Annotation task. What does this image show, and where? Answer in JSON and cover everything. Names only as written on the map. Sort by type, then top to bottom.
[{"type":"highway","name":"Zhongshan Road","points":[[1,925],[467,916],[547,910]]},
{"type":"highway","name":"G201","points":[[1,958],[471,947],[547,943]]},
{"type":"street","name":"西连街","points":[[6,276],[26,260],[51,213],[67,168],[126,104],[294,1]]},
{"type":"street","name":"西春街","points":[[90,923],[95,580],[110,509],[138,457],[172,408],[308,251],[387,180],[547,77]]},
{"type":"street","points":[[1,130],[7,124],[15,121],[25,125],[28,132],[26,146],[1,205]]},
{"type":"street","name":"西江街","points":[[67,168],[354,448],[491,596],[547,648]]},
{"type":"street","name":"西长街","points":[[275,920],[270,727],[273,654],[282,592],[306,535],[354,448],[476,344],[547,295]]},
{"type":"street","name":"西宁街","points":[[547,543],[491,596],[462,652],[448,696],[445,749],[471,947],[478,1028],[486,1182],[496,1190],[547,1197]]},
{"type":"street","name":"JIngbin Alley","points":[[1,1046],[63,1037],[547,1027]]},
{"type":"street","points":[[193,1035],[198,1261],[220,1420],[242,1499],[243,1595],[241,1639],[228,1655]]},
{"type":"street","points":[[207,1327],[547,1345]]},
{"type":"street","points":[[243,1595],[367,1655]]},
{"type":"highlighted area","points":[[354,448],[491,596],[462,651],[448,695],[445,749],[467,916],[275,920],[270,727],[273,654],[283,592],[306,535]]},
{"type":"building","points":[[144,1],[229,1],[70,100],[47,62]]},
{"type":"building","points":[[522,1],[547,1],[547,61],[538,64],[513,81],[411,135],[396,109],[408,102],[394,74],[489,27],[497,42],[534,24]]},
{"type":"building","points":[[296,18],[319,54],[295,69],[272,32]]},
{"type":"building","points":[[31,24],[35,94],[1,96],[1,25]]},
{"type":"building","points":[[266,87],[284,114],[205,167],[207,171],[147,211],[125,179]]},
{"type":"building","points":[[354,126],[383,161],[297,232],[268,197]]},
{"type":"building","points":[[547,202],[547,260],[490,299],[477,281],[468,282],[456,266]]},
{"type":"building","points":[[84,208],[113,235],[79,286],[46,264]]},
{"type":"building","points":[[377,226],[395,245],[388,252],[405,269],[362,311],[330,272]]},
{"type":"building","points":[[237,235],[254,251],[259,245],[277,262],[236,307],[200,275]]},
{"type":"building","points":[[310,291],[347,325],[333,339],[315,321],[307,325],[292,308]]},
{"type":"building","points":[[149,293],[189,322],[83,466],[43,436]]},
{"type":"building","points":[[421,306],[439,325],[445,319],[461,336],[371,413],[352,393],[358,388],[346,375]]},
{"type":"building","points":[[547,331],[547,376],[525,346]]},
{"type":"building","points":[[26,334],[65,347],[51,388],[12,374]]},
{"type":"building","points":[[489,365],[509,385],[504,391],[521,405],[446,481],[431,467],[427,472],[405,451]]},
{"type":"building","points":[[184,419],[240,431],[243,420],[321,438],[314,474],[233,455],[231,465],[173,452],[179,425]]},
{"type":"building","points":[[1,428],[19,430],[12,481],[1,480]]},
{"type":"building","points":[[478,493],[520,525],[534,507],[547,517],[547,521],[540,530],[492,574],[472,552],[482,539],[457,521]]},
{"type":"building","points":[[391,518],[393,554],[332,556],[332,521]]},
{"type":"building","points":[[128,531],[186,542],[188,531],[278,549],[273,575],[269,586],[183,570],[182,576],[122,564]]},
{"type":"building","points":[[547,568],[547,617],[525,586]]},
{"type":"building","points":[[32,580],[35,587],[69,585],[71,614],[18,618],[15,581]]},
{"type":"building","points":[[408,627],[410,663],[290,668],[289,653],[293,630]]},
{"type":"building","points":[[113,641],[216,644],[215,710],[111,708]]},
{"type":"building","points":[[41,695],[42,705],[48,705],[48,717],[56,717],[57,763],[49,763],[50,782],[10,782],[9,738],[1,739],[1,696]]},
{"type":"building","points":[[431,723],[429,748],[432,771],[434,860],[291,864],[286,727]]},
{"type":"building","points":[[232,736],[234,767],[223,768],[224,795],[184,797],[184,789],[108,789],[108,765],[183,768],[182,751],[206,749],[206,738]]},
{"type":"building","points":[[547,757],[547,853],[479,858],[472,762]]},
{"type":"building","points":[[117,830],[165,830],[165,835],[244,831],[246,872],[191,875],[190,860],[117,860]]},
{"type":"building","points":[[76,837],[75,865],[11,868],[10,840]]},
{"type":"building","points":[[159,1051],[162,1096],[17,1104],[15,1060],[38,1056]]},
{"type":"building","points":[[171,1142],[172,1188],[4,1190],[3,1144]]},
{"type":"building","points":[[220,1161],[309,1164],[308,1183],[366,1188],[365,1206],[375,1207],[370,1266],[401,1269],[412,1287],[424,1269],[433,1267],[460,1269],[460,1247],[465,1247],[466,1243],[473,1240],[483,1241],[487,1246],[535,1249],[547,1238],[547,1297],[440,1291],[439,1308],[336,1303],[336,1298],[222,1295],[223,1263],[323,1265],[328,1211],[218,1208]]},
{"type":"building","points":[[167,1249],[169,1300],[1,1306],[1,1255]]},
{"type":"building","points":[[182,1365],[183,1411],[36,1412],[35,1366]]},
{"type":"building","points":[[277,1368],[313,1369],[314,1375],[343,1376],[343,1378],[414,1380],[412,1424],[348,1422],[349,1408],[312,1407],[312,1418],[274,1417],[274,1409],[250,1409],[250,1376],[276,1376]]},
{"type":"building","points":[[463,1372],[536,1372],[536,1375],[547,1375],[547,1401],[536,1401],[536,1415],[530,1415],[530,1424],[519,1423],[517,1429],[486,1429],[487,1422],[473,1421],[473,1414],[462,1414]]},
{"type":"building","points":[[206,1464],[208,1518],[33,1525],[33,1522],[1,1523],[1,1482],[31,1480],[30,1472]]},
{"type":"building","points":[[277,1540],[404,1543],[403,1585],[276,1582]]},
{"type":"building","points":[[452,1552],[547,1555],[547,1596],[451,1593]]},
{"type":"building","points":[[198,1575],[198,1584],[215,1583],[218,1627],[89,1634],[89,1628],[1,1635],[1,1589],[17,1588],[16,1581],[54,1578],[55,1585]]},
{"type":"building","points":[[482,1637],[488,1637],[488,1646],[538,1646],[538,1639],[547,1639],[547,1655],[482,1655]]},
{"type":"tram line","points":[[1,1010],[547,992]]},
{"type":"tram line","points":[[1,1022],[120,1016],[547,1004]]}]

* _What needs to be done_: Everything in the data above should be output exactly as it stands.

* _Output_:
Annotation task. What does this image show, and where? Answer in JSON and cover everything. Names only as written on the map. Sort by type, then top to bottom.
[{"type":"highway","name":"Zhongshan Road","points":[[1,925],[467,916],[547,910]]},
{"type":"highway","name":"G201","points":[[1,958],[471,947],[547,943]]},
{"type":"street","name":"西连街","points":[[6,276],[26,260],[51,213],[67,168],[126,104],[294,1]]},
{"type":"street","name":"西春街","points":[[90,923],[95,580],[110,509],[138,457],[172,408],[308,251],[387,180],[547,77]]},
{"type":"street","points":[[1,130],[7,124],[15,121],[25,125],[28,132],[26,146],[1,205]]},
{"type":"street","name":"西江街","points":[[67,168],[354,448],[491,596],[547,648]]},
{"type":"street","name":"西长街","points":[[275,920],[270,727],[273,654],[282,592],[306,535],[354,448],[476,344],[547,295]]},
{"type":"street","name":"西宁街","points":[[547,543],[491,596],[462,652],[448,696],[445,749],[471,947],[478,1028],[486,1182],[496,1190],[547,1197]]},
{"type":"street","name":"JIngbin Alley","points":[[1,1046],[63,1037],[547,1027]]},
{"type":"street","points":[[193,1035],[198,1261],[220,1420],[242,1499],[243,1595],[241,1639],[228,1655]]},
{"type":"street","points":[[207,1327],[547,1345]]},
{"type":"street","points":[[243,1595],[367,1655]]},
{"type":"highlighted area","points":[[354,448],[491,596],[462,651],[448,695],[445,749],[467,916],[275,920],[270,727],[273,654],[283,592],[306,535]]},
{"type":"building","points":[[144,1],[229,1],[70,100],[47,62]]},
{"type":"building","points":[[522,1],[547,1],[547,61],[538,64],[513,81],[411,135],[396,109],[408,102],[394,74],[489,27],[497,42],[534,24]]},
{"type":"building","points":[[296,18],[319,54],[295,69],[272,32]]},
{"type":"building","points":[[31,24],[35,94],[1,96],[1,25]]},
{"type":"building","points":[[266,87],[284,114],[205,167],[207,171],[147,211],[125,179]]},
{"type":"building","points":[[354,126],[383,161],[297,232],[268,197]]},
{"type":"building","points":[[547,202],[547,260],[490,299],[477,281],[468,282],[456,266]]},
{"type":"building","points":[[84,208],[113,235],[79,286],[46,264]]},
{"type":"building","points":[[377,226],[395,245],[388,252],[405,269],[362,311],[330,272]]},
{"type":"building","points":[[237,235],[254,251],[259,245],[277,262],[236,307],[200,275]]},
{"type":"building","points":[[310,291],[347,325],[333,339],[315,321],[307,325],[292,308]]},
{"type":"building","points":[[149,293],[189,322],[83,466],[43,436]]},
{"type":"building","points":[[421,306],[439,325],[445,319],[461,336],[371,413],[352,393],[358,388],[346,375]]},
{"type":"building","points":[[547,331],[547,376],[525,346]]},
{"type":"building","points":[[26,334],[65,347],[51,388],[12,374]]},
{"type":"building","points":[[489,365],[509,385],[504,391],[521,405],[446,481],[431,467],[427,472],[405,451]]},
{"type":"building","points":[[184,419],[240,431],[243,420],[321,438],[314,474],[233,455],[231,465],[173,452],[179,425]]},
{"type":"building","points":[[1,428],[19,430],[12,481],[1,480]]},
{"type":"building","points":[[478,493],[520,525],[534,507],[547,517],[547,521],[540,530],[492,574],[472,552],[482,539],[457,521]]},
{"type":"building","points":[[391,518],[393,554],[332,556],[332,521]]},
{"type":"building","points":[[128,531],[186,542],[188,531],[278,549],[273,575],[269,586],[183,570],[182,576],[122,564]]},
{"type":"building","points":[[547,568],[547,617],[525,586]]},
{"type":"building","points":[[32,580],[35,587],[69,585],[71,614],[18,618],[15,581]]},
{"type":"building","points":[[408,627],[410,663],[290,668],[289,653],[293,630]]},
{"type":"building","points":[[113,641],[216,644],[215,710],[111,708]]},
{"type":"building","points":[[41,695],[42,705],[48,705],[48,717],[56,717],[57,763],[49,763],[50,782],[10,782],[9,738],[1,739],[1,696]]},
{"type":"building","points":[[431,723],[429,748],[432,771],[434,860],[291,864],[286,727]]},
{"type":"building","points":[[232,736],[234,767],[223,768],[224,795],[184,797],[184,789],[108,789],[108,765],[183,768],[182,751],[206,749],[206,738]]},
{"type":"building","points":[[547,757],[547,853],[479,858],[472,762]]},
{"type":"building","points":[[117,830],[165,830],[165,835],[244,831],[246,872],[191,875],[190,860],[117,860]]},
{"type":"building","points":[[76,837],[75,865],[11,868],[10,840]]},
{"type":"building","points":[[159,1051],[162,1096],[17,1104],[15,1060],[38,1056]]},
{"type":"building","points":[[171,1142],[172,1188],[4,1190],[3,1144]]},
{"type":"building","points":[[220,1161],[309,1164],[308,1183],[366,1188],[365,1206],[375,1207],[370,1266],[401,1269],[412,1287],[424,1269],[433,1267],[460,1269],[460,1247],[465,1247],[466,1243],[473,1240],[483,1241],[487,1246],[535,1249],[547,1238],[547,1297],[440,1291],[439,1308],[336,1303],[336,1298],[222,1295],[223,1263],[323,1265],[328,1211],[218,1208]]},
{"type":"building","points":[[167,1249],[169,1300],[1,1306],[1,1255]]},
{"type":"building","points":[[182,1365],[183,1411],[36,1412],[35,1366]]},
{"type":"building","points":[[277,1368],[313,1369],[314,1375],[343,1376],[343,1378],[414,1380],[412,1424],[348,1422],[349,1408],[312,1407],[312,1418],[274,1417],[274,1409],[250,1409],[250,1376],[276,1376]]},
{"type":"building","points":[[463,1372],[536,1372],[536,1375],[547,1375],[547,1401],[536,1401],[536,1415],[530,1415],[530,1424],[519,1423],[517,1429],[486,1429],[487,1422],[473,1421],[473,1414],[462,1414]]},
{"type":"building","points":[[206,1464],[208,1518],[33,1525],[33,1522],[1,1523],[1,1482],[31,1480],[30,1472]]},
{"type":"building","points":[[277,1540],[404,1543],[403,1585],[276,1582]]},
{"type":"building","points":[[452,1552],[547,1555],[547,1596],[451,1593]]},
{"type":"building","points":[[198,1575],[198,1584],[215,1583],[218,1627],[89,1634],[89,1628],[1,1635],[1,1589],[17,1588],[16,1581],[54,1578],[55,1585]]},
{"type":"building","points":[[482,1637],[488,1637],[488,1646],[538,1646],[538,1639],[547,1639],[547,1655],[482,1655]]},
{"type":"tram line","points":[[1,1010],[547,992]]},
{"type":"tram line","points":[[1,1022],[120,1016],[547,1004]]}]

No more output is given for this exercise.